The mainstay of the TNI-AU’s fighter fleet comprises of Su-27, Su-30 and F-16 Block-25s. It is unclear if this new fighter purchase would supplant any of the aforementioned TNI-AU fighters.

Besides new combat aircraft, the TNI-AU is also eager to improve its logistics and auxiliary capabilities. In March 2017, Indonesia signed a letter-of-intent (LOI) to procure potentially four A400M Atlas transport aircraft from Airbus Defence & Space (Airbus DS).

The news of a prospective fighter program/sale comes amid Washington’s efforts to reinforce relations in Southeast Asia, including Indonesia. Mattis’ visit is particularly important today considering that in 2017, Indonesia decided to rename its exclusive economic zone (EEZ) north of the Natuna Islands as the ‘North Natuna Sea’ (it was previously part of the South China Sea). During his visit, Mattis acknowledged Jakarta’s move, stating, “We can help maintain maritime domain awareness in the South China Sea, the North Natuna Sea. This is something that we look forward to doing.”

  • Steve

    With new build JF-17 Block III offering comparable or better performance to F-16 Block 25 at less cost, it may be a viable option for Indonesia. F-16V is obviously more advanced but a lot more expensive. We need to have a working fighter first though. Many more options will open up after we operationalise Block III. We can offer “joint production” as a sweetener. F-16 though a great fighter comes loaded with political baggage.

    • Joseph

      In term of support and maintenance, adopting an whole new aircraft is not wise financially (like what Qatar did), so Indonesia will unlikely go with anything other than F-16 or a flanker variant. Just like Pakistan keeps buying F-16, not because it is the best choice (In fact from I hear if India does not choose F-16, Lockheed Martin may have to shut down F-16 production soon, so F-16 is on the verge of being phased out.) but because Pakistan already has it.

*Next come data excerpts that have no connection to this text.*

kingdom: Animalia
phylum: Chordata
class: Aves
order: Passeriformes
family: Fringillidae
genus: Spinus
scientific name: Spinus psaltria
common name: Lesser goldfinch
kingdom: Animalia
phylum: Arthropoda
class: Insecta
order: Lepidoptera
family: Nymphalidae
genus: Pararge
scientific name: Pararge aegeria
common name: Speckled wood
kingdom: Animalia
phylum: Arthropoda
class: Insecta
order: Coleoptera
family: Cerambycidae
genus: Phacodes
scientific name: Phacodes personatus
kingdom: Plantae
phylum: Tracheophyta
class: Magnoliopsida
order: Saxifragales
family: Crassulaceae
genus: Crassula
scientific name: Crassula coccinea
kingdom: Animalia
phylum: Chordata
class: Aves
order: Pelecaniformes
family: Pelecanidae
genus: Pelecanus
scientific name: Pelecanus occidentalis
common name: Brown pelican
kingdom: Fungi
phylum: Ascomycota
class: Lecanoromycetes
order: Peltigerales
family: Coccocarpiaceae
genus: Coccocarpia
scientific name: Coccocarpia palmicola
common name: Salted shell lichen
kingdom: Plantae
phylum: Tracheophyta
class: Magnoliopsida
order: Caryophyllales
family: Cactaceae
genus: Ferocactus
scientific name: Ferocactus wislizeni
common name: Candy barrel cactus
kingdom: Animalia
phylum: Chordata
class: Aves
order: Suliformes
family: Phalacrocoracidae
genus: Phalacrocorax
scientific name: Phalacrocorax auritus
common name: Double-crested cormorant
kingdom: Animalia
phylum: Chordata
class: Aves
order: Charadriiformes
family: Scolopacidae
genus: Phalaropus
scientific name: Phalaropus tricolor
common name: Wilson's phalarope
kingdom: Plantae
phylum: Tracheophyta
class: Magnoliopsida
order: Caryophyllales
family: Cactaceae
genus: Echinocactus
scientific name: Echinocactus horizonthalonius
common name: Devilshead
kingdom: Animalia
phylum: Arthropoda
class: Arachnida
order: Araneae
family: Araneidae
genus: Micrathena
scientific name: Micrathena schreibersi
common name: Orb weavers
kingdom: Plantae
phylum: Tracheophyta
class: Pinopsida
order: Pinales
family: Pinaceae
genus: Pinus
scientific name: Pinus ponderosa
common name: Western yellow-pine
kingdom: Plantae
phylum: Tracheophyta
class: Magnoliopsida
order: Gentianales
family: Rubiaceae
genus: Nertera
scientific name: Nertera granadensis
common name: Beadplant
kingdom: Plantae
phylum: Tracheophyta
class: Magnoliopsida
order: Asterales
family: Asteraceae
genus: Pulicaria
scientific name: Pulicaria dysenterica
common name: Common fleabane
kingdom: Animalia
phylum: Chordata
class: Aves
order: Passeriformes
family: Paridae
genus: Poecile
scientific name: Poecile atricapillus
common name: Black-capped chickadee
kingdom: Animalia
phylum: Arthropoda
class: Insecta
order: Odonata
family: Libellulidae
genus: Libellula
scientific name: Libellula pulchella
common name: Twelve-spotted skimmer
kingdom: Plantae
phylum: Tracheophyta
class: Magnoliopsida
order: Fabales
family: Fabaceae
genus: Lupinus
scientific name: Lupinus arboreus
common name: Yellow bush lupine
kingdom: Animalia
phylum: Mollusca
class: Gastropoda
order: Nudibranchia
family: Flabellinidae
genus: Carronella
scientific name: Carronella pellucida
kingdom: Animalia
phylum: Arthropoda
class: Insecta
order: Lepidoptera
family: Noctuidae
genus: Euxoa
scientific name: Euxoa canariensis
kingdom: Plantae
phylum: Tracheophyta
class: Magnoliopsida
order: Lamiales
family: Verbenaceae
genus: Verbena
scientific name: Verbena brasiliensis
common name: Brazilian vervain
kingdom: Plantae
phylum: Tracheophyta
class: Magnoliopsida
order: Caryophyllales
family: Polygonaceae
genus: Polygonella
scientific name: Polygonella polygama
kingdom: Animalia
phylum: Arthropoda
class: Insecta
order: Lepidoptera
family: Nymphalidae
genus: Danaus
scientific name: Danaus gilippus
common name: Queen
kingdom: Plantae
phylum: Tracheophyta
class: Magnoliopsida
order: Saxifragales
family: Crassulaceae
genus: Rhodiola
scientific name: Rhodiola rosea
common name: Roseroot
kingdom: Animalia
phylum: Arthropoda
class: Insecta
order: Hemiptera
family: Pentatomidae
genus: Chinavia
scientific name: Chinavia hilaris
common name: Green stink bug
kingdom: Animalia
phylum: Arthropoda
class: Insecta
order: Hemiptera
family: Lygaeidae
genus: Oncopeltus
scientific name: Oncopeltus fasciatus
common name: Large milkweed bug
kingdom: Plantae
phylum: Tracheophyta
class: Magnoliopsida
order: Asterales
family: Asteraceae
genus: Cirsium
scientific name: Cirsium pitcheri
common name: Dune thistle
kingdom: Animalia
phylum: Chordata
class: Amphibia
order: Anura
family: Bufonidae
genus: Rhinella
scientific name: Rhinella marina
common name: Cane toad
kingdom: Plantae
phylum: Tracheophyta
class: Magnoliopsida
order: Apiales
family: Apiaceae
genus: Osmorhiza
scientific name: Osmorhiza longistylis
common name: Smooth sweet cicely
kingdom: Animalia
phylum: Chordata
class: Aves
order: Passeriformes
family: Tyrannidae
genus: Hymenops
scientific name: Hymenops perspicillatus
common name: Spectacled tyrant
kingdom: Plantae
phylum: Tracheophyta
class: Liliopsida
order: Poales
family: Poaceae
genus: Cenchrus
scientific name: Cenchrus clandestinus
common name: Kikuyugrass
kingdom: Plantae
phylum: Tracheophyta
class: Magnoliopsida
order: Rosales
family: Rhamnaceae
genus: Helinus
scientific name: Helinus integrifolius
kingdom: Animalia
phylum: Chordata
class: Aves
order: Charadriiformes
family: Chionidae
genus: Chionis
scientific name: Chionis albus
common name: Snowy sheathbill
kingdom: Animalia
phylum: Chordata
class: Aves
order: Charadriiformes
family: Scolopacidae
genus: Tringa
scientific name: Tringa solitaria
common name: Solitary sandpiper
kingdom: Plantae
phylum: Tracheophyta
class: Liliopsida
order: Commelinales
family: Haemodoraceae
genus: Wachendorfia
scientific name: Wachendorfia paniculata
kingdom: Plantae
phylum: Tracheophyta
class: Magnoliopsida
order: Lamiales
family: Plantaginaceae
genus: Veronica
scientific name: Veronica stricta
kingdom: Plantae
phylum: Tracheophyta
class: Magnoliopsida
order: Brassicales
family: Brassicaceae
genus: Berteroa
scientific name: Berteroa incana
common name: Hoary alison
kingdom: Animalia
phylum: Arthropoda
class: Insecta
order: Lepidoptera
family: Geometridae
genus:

      In terms of geopolitics of Asia, US is still stronger than China militarily, but US deployment is all over the world, China’s deployment is almost entirely in Asia. To challenge China in Asia US needs as many allies as it can get. But the problem is US’s traditional allies, the European nations, do not seem to be interested in containing China, the threat for them is always Russia, they would rather build closer relationships with China to contain Russia than isolating China and push China closer to Russia.

      Most likely US will have to rely on Asian allies, but Americans come and go (just look at the mess in middle east), China is always going to be there in Asia. So other than Japan and India it seems most South Asia countries would rather maintain a more neutral stance than being dragged in proxy fights of major powers. They formed ASEAN to maintain their independence, even that may not last forever but the objectives of these countries seem to be clear.

      In the end only India, Japan and Australia (as always we are there for moral support only or providing logistics if US decides to do something about Indonesia) formed military alliance with US, that just shows how little faith most South Asian countries have in US.

      In the short and medium term US would still be wooing Indonesia so I don’t think they are worried.

      But buying A400M Atlas is very surprising, from what I understand that is one of the most overpriced transport aircraft and was considered a huge financial failure by it’s partnering nations. Other than NATO countries why would anyone want to buy that?

      • TZK

        ‘But buying A400M Atlas is very surprising’, Indonesia has had to live with sanctions and diversified it’s inventory to include Russian and USA weapons, with A400M it can also add EU to the list. It may acquire JF-17 for COIN to supplement the Super Tucano and also may want to be part of the JF17 project. Alternatively the ministers interest could be to get better deal elsewhere.

  • sami shahid

    Indonesia should buy JF-17 block 3 rather than F-16 or SU-35. They are so much expensive.

  • Hammad Hassan

    Worth mentioning that indonesian defence minister was here a few days ago and took an inside view of jf 17…..any chance Bilal??